We once worked with a couple who had been together for forty years and came to us desperate to reignite their spark. When we started engaging them in a dialogue about their favorite sexual acts Courtney volunteered, “One of my favorite things is having my toes sucked.” Her husband’s eyes widened. “We’ve been together for forty years. Why have you never told me that you like your toes sucked?” Courtney just shook her head and looked down. “I don’t know. I guess I was just too embarrassed to ask.”
Courtney is not alone in her desire for some toe-lovin or in her fears that talking about what she wants will be embarrassing. Most of us were brought up in cultures that approach sex with shame and repression. We lack a roadmap for how to discuss what we want. In families, sex is rarely discussed and when it is, these dialogues are marked by embarrassment and fear. In most schools, sex education focuses on the mechanics of biological procreation, STIs, and pregnancy prevention; students are generally taught nothing about pleasure. Many religious institutions look at sex as sinful and preach abstinence until marriage. After a childhood and adolescence in which you were taught to think of sex as sinful, dirty, and dangerous, you are supposed to magically fall in love and know exactly what to do sexually. You are expected to share the same desires, tastes, and expectations around sex without ever having to talk with your partner, or anyone else, about erotic pleasure or intimacy .
In the animal world there is no sexual shame or repression. We have all heard about the Bonobo monkeys who brilliantly solve most of their social problems with some form of pleasurable sexual stimulation. Sex is an integrated part of day-to-day life, and primates learn how to have sex from watching their counterparts have sex, an opportunity few of us have outside of staged pornography. Because of our highly developed frontal cortex, desire is much more complex for humans than it is for animals.

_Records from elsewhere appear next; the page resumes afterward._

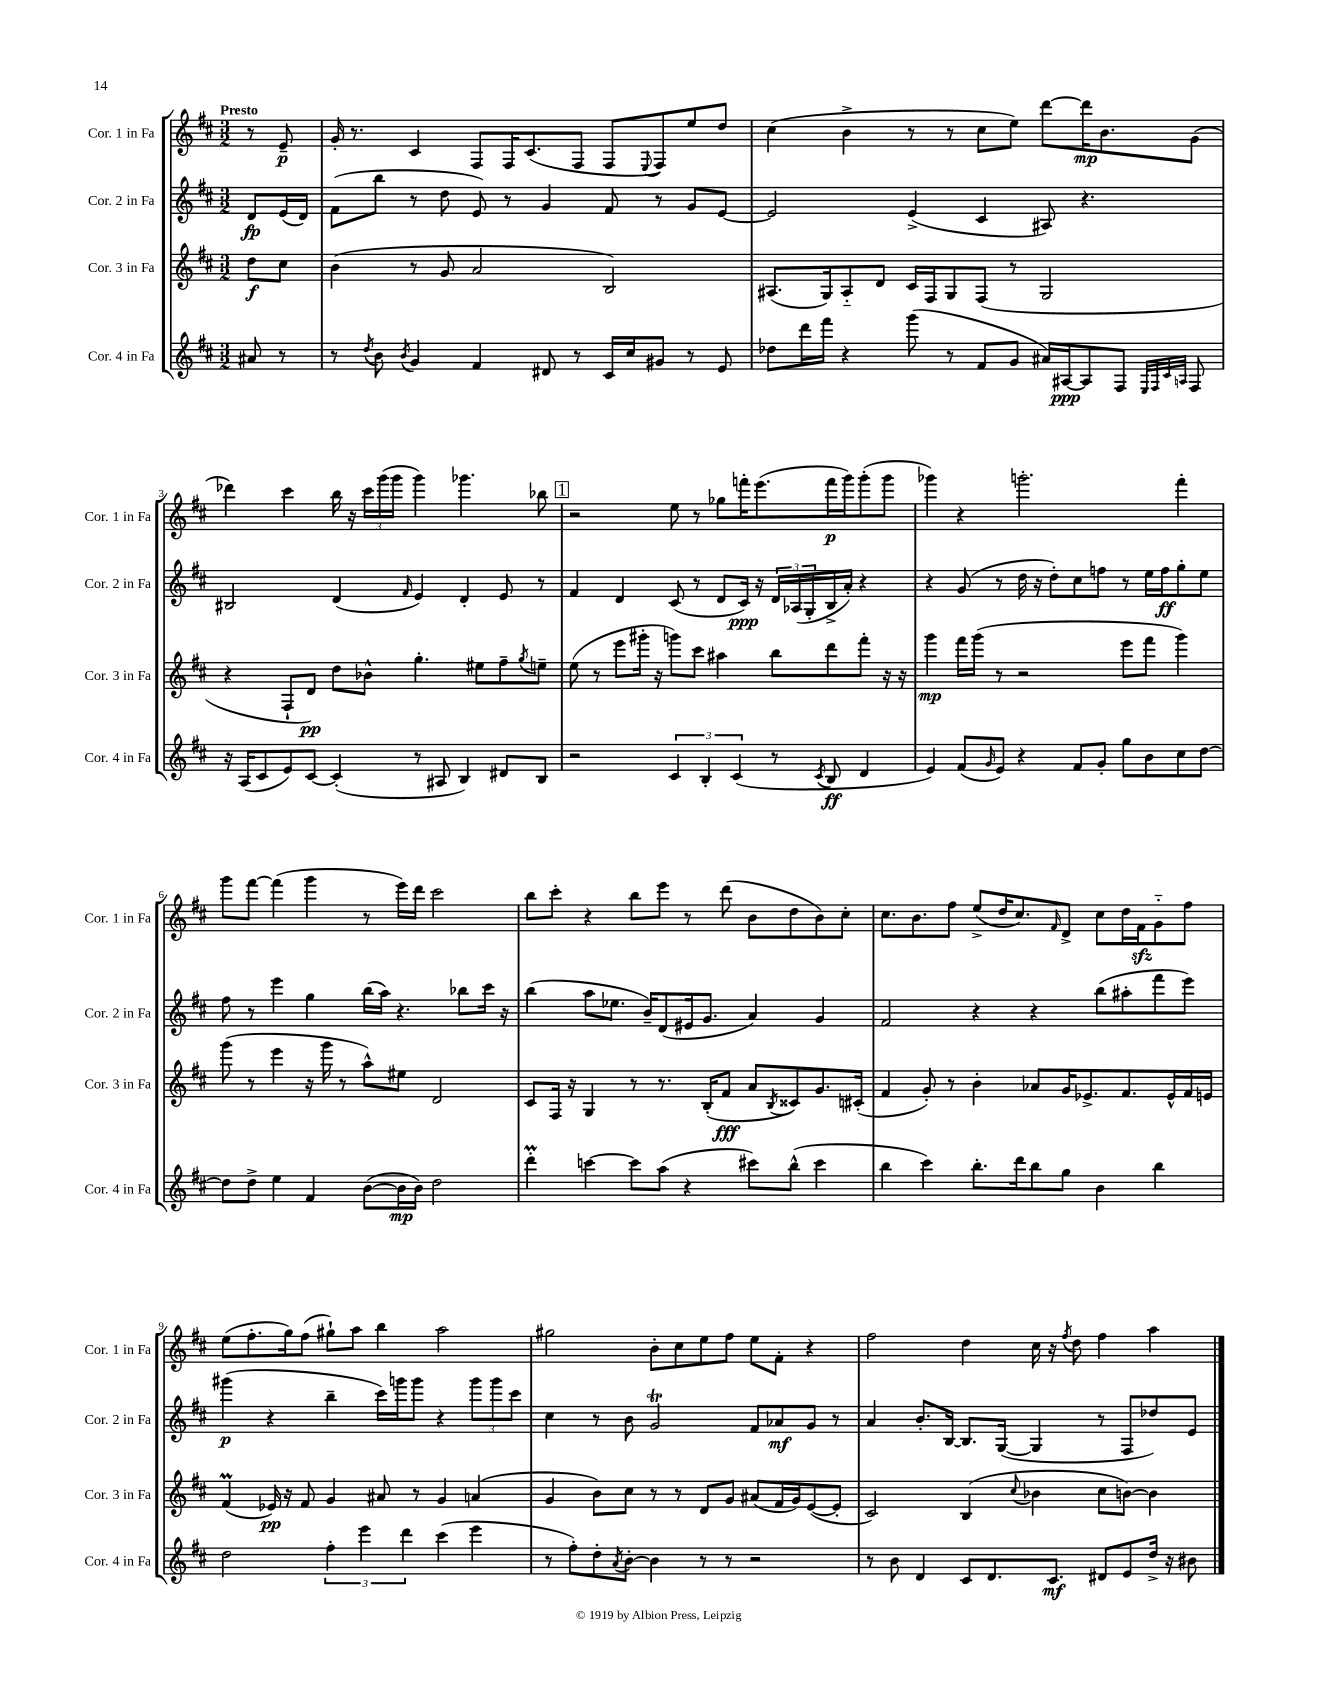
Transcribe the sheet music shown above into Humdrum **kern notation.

**kern	**dynam	**kern	**dynam	**kern	**dynam	**kern	**dynam
*part4	*part4	*part3	*part3	*part2	*part2	*part1	*part1
*staff4	*staff4	*staff3	*staff3	*staff2	*staff2	*staff1	*staff1
*I"Cor. 4 in Fa	*	*I"Cor. 3 in Fa	*	*I"Cor. 2 in Fa	*	*I"Cor. 1 in Fa	*
*I'Cor. 4 in Fa	*	*I'Cor. 3 in Fa	*	*I'Cor. 2 in Fa	*	*I'Cor. 1 in Fa	*
*clefG2	*	*clefG2	*	*clefG2	*	*clefG2	*
*k[f#c#]	*	*k[f#c#]	*	*k[f#c#]	*	*k[f#c#]	*
*M3/2	*	*M3/2	*	*M3/2	*	*M3/2	*
=	=	=	=	=	=	=	=
!	!	!	!	!	!	!LO:TX:a:B:t=Presto	!
8a#X/	.	8dd\L	f	8d/L	fp	8r	.
8r	.	8cc#\J	.	(16e/L	.	8e~/	p
.	.	.	.	16d/JJ)	.	.	.
=1	=1	=1	=1	=1	=1	=1	=1
8r	.	(4b\	.	(8f#\L	.	16g'/	.
.	.	.	.	.	.	8.r	.
8qdd/	.	.	.	.	.	.	.
8b\	.	.	.	8bb\J	.	.	.
8qb/	.	.	.	.	.	.	.
4g/	.	8r	.	8r	.	4c#/	.
.	.	8g/	.	8dd\	.	.	.
4f#/	.	2a/	.	8e/)	.	8F#/L	.
.	.	.	.	8r	.	16F#/K	.
.	.	.	.	.	.	(8.c#/	.
8d#X/	.	.	.	4g/	.	.	.
8r	.	.	.	.	.	8F#/J	.
16c#/LL	.	2B/)	.	8f#/	.	8F#/L	.
16cc#/J	.	.	.	.	.	.	.
.	.	.	.	.	.	8qqE/	.
8g#X/J	.	.	.	8r	.	8F#/)	.
8r	.	.	.	8g/L	.	8ee/	.
8e/	.	.	.	[8e/J	.	8dd/J	.
=2	=2	=2	=2	=2	=2	=2	=2
8dd-X\L	.	(8.A#X/L	.	2e/]	.	(4cc#\	.
16ddd\L	.	.	.	.	.	.	.
16fff#\JJ	.	16G/k)	.	.	.	.	.
4r	.	8A#/	.	.	.	4b^\	.
.	.	8d/J	.	.	.	.	.
(8ggg\	.	16c#/LL	.	(4e^/	.	8r	.
.	.	16F#/J	.	.	.	.	.
8r	.	8G/	.	.	.	8r	.
8f#/L	.	(8F#/J	.	4c#/	.	8cc#\L	.
8g/J	.	8r	.	.	.	8ee\J)	.
16a#X/LL)	.	2G/	.	8A#X/)	.	[8ddd\L	.
[16A#X/J	ppp	.	.	.	.	.	.
8A#/]	.	.	.	4.r	.	16ddd\K]	mp
.	.	.	.	.	.	8.b\	.
8F#/J	.	.	.	.	.	.	.
32qqE/LLL	.	.	.	.	.	.	.
32qqF#/	.	.	.	.	.	.	.
32qqc#/	.	.	.	.	.	.	.
32qqAn/JJJ	.	.	.	.	.	.	.
8F#/	.	.	.	.	.	(8g\J	.
!!LO:LB:g=z
=3	=3	=3	=3	=3	=3	=3	=3
16r	.	4r	.	2B#X/	.	4ddd-X\)	.
(16A/KL	.	.	.	.	.	.	.
8c#/	.	.	.	.	.	.	.
8e/)	.	8F#`/L	.	.	.	4ccc#\	.
[8c#/J	.	8d/J)	pp	.	.	.	.
(4c#'/]	.	8dd\L	.	(4d/	.	16bb\	.
.	.	.	.	.	.	16r	.
.	.	8b-X^^\J	.	.	.	24ccc#\LL	.
.	.	.	.	.	.	(24ggg\	.
.	.	.	.	.	.	24ggg\JJ	.
.	.	.	.	16qqf#/	.	.	.
8r	.	4.gg'\	.	4e/)	.	4ggg\)	.
8A#X/	.	.	.	.	.	.	.
4B/)	.	.	.	4d'/	.	4.ggg-X\	.
.	.	8ee#X\L	.	.	.	.	.
8d#X/L	.	8ff#~\	.	8e/	.	.	.
.	.	8qgg/	.	.	.	.	.
8B/J	.	8een~\J	.	8r	.	8bb-X\	.
!!LO:REH:place=s1:t=1
=4	=4	=4	=4	=4	=4	=4	=4
2r	.	(8ee\	.	4f#/	.	2r	.
.	.	8r	.	.	.	.	.
.	.	8eee\L	.	4d/	.	.	.
.	.	16ggg#X'\Jk	.	.	.	.	.
.	.	16r	.	.	.	.	.
6c#/	.	8gggn\L)	.	(8c#/	.	8ee\	.
.	.	8ccc#\J	.	8r	.	8r	.
6B'/	.	.	.	.	.	.	.
.	.	4aa#X\	.	8d/L	.	8gg-X\L	.
(6c#/	.	.	.	.	.	.	.
.	.	.	.	16c#/Jk)	ppp	16fffn'\K	.
.	.	.	.	16r	.	(8.eee\	.
8r	.	8bb\L	.	24d/LL	.	.	.
.	.	.	.	(24A-X/	.	.	.
.	.	.	.	24G'/	.	.	.
8qc#/	.	.	.	.	.	.	.
8B/	ff	8ddd\	.	16B^/	.	16fff\L	p
.	.	.	.	16a'/JJ)	.	16ggg\J)	.
4d/	.	8fff#'\J	.	4r	.	(8ggg'\	.
.	.	16r	.	.	.	8ggg\J	.
.	.	16r	.	.	.	.	.
=5	=5	=5	=5	=5	=5	=5	=5
4e/)	.	4ggg\	mp	4r	.	4ggg-X\)	.
(8f#/L	.	16fff#\LL	.	(8g/	.	4r	.
.	.	(16ggg\JJ	.	.	.	.	.
16qqg/	.	.	.	.	.	.	.
8e/J)	.	8r	.	8r	.	.	.
4r	.	2r	.	16dd\	.	2.gggn'\	.
.	.	.	.	16r	.	.	.
.	.	.	.	8dd'\L)	.	.	.
8f#/L	.	.	.	8cc#\	.	.	.
8g'/J	.	.	.	8ffn\J	.	.	.
8gg\L	.	8eee\L	.	8r	.	.	.
8b\	.	8fff#\J	.	16ee\LL	.	.	.
.	.	.	.	16ff\J	ff	.	.
8cc#\	.	4ggg\)	.	8gg'\	.	4fff#'\	.
[8dd\J	.	.	.	8ee\J	.	.	.
!!LO:LB:g=z
=6	=6	=6	=6	=6	=6	=6	=6
8dd\L]	.	(8ggg\	.	8ff#\	.	8ggg\L	.
8dd^\J	.	8r	.	8r	.	[8fff#\J	.
4ee\	.	4eee\	.	4eee\	.	(4fff#\]	.
4f#/	.	16r	.	4gg\	.	4ggg\	.
.	.	16ggg\	.	.	.	.	.
.	.	8r	.	.	.	.	.
([8b\L	.	8aa^^\L)	.	(16bb\LL	.	8r	.
.	.	.	.	16aa\JJ)	.	.	.
16b\L]	mp	8ee#X\J	.	4.r	.	16eee\LL)	.
16b\JJ)	.	.	.	.	.	16ddd\JJ	.
2dd\	.	2d/	.	.	.	2ccc#\	.
.	.	.	.	8bb-X\L	.	.	.
.	.	.	.	16ccc#\Jk	.	.	.
.	.	.	.	16r	.	.	.
=7	=7	=7	=7	=7	=7	=7	=7
4dddM'\	.	8c#/L	.	(4bb\	.	8bb\L	.
.	.	16F#/Jk	.	.	.	8ccc#'\J	.
.	.	16r	.	.	.	.	.
[4cccn\	.	4G/	.	8aa\L	.	4r	.
.	.	.	.	8.ee-X\J	.	.	.
8ccc\L]	.	8r	.	.	.	8bb\L	.
.	.	.	.	16b~/KL)	.	.	.
(8aa\J	.	8.r	.	(8d/	.	8eee\J	.
4r	.	.	.	16e#X/k	.	8r	.
.	.	(16B'/KL	.	8.g/J	.	.	.
.	.	8f#/J	fff	.	.	(8ddd\	.
8ccc#X\L)	.	8a/L	.	4a/)	.	8b\L	.
.	.	8qB/	.	.	.	.	.
(8bb^^\J	.	8c##X/)	.	.	.	8dd\	.
4ccc#\	.	8.g/	.	4g/	.	8b\)	.
.	.	.	.	.	.	8cc#'\J	.
.	.	(16c#X'/Jk	.	.	.	.	.
=8	=8	=8	=8	=8	=8	=8	=8
4bb\	.	4f#/	.	2f#/	.	8.cc#\L	.
.	.	.	.	.	.	8.b\	.
4ccc#\)	.	8g'/)	.	.	.	.	.
.	.	8r	.	.	.	8ff#\J	.
8.bb'\L	.	4b'\	.	4r	.	(8ee^/L	.
.	.	.	.	.	.	16dd/K	.
16ddd\k	.	.	.	.	.	8.cc#/)	.
8bb\	.	8a-X/L	.	4r	.	.	.
.	.	.	.	.	.	16qqf#/	.
8gg\J	.	16g/K	.	.	.	8d^/J	.
.	.	8.e-X^/	.	.	.	.	.
4b\	.	.	.	(8bb\L	.	8cc#\L	.
.	.	8.f#/	.	8aa#X'\	.	16dd\L	.
.	.	.	.	.	.	16f#zz\J	.
4bb\	.	.	.	8fff#\	.	8g\	.
.	.	16e-^^/L	.	.	.	.	.
.	.	16f#/	.	8eee\J)	.	8ff#\J	.
.	.	16en/JJ	.	.	.	.	.
!!LO:LB:g=z
=9	=9	=9	=9	=9	=9	=9	=9
2dd\	.	(4f#m/	.	(4ggg#X\	p	(8ee\L	.
.	.	.	.	.	.	8.ff#'\	.
.	.	16e-X/)	pp	4r	.	.	.
.	.	16r	.	.	.	16gg\k)	.
.	.	8f#/	.	.	.	(8ff#\J	.
6ff#'\	.	4g/	.	4bb~\	.	8gg#X`\L)	.
.	.	.	.	.	.	8aa\J	.
6eee\	.	.	.	.	.	.	.
.	.	8a#X/	.	16ccc#\LL)	.	4bb\	.
.	.	.	.	16gggn\J	.	.	.
6ddd\	.	.	.	.	.	.	.
.	.	8r	.	8ggg\J	.	.	.
(4ccc#\	.	4g/	.	4r	.	2aa\	.
4eee\	.	(4an/	.	12ggg\L	.	.	.
.	.	.	.	12ggg\	.	.	.
.	.	.	.	12ccc#\J	.	.	.
=10	=10	=10	=10	=10	=10	=10	=10
8r	.	4g/	.	4cc#\	.	2gg#X\	.
8ff#'\L)	.	.	.	.	.	.	.
8dd'\	.	8b\L)	.	8r	.	.	.
8qa/	.	.	.	.	.	.	.
[8b'\J	.	8cc#\J	.	8b\	.	.	.
4b\]	.	8r	.	2gT/	.	8b'\L	.
.	.	8r	.	.	.	8cc#\	.
8r	.	8d/L	.	.	.	8ee\	.
8r	.	8g/J	.	.	.	8ff#\J	.
2r	.	(8a#X/L	.	8f#/L	.	8ee\L	.
.	.	16f#/L	.	8a-X/	mf	8f#'\J	.
.	.	16g/J)	.	.	.	.	.
.	.	([8e/	.	8g/J	.	4r	.
.	.	8e'/J]	.	8r	.	.	.
=11	=11	=11	=11	=11	=11	=11	=11
8r	.	2c#/)	.	4a/	.	2ff#\	.
8b\	.	.	.	.	.	.	.
4d/	.	.	.	8.b'/L	.	.	.
.	.	.	.	[16B/Jk	.	.	.
8c#/L	.	(4B/	.	8.B/L]	.	4dd\	.
8.d/	.	.	.	.	.	.	.
.	.	.	.	([16G/Jk	.	.	.
.	.	8qqcc#/	.	.	.	.	.
.	.	4b-X\	.	4G/]	.	16cc#\	.
8.c#/J	mf	.	.	.	.	16r	.
.	.	.	.	.	.	8qff#/	.
.	.	.	.	.	.	8dd\	.
8d#X/L	.	8cc#\L	.	8r	.	4ff#\	.
8e/	.	[8bn\J)	.	8F#/L	.	.	.
16dd^/Jk	.	4b\]	.	8dd-X/)	.	4aa\	.
16r	.	.	.	.	.	.	.
8b#X\	.	.	.	8e/J	.	.	.
==	==	==	==	==	==	==	==
*-	*-	*-	*-	*-	*-	*-	*-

Our sexual desires are also shaped by our social environment. Monkeys don’t need sexy lingerie, flowers, or blindfolds to get turned on. The idea that sex will just happen naturally between any two people, with all of their uniquely shaped sexual needs, is unrealistic and damaging.
Rather than expecting to go “animal style” we suggest making use of that frontal cortex and the gift of speech in order to learn what your partner wants and communicate what you desire. This means shedding the belief you should “just know.” In our upcoming book, Making Love Real: The Intelligent Couples Guide to Lasting Intimacy and Passion, we walk through all of the steps to communicating your sexual needs and getting them met. Whether you have been together for 3 months or 30 years, if you have not talked openly about sex and taught your partner what you like, your sex life will likely be much less fulfilling than it could be.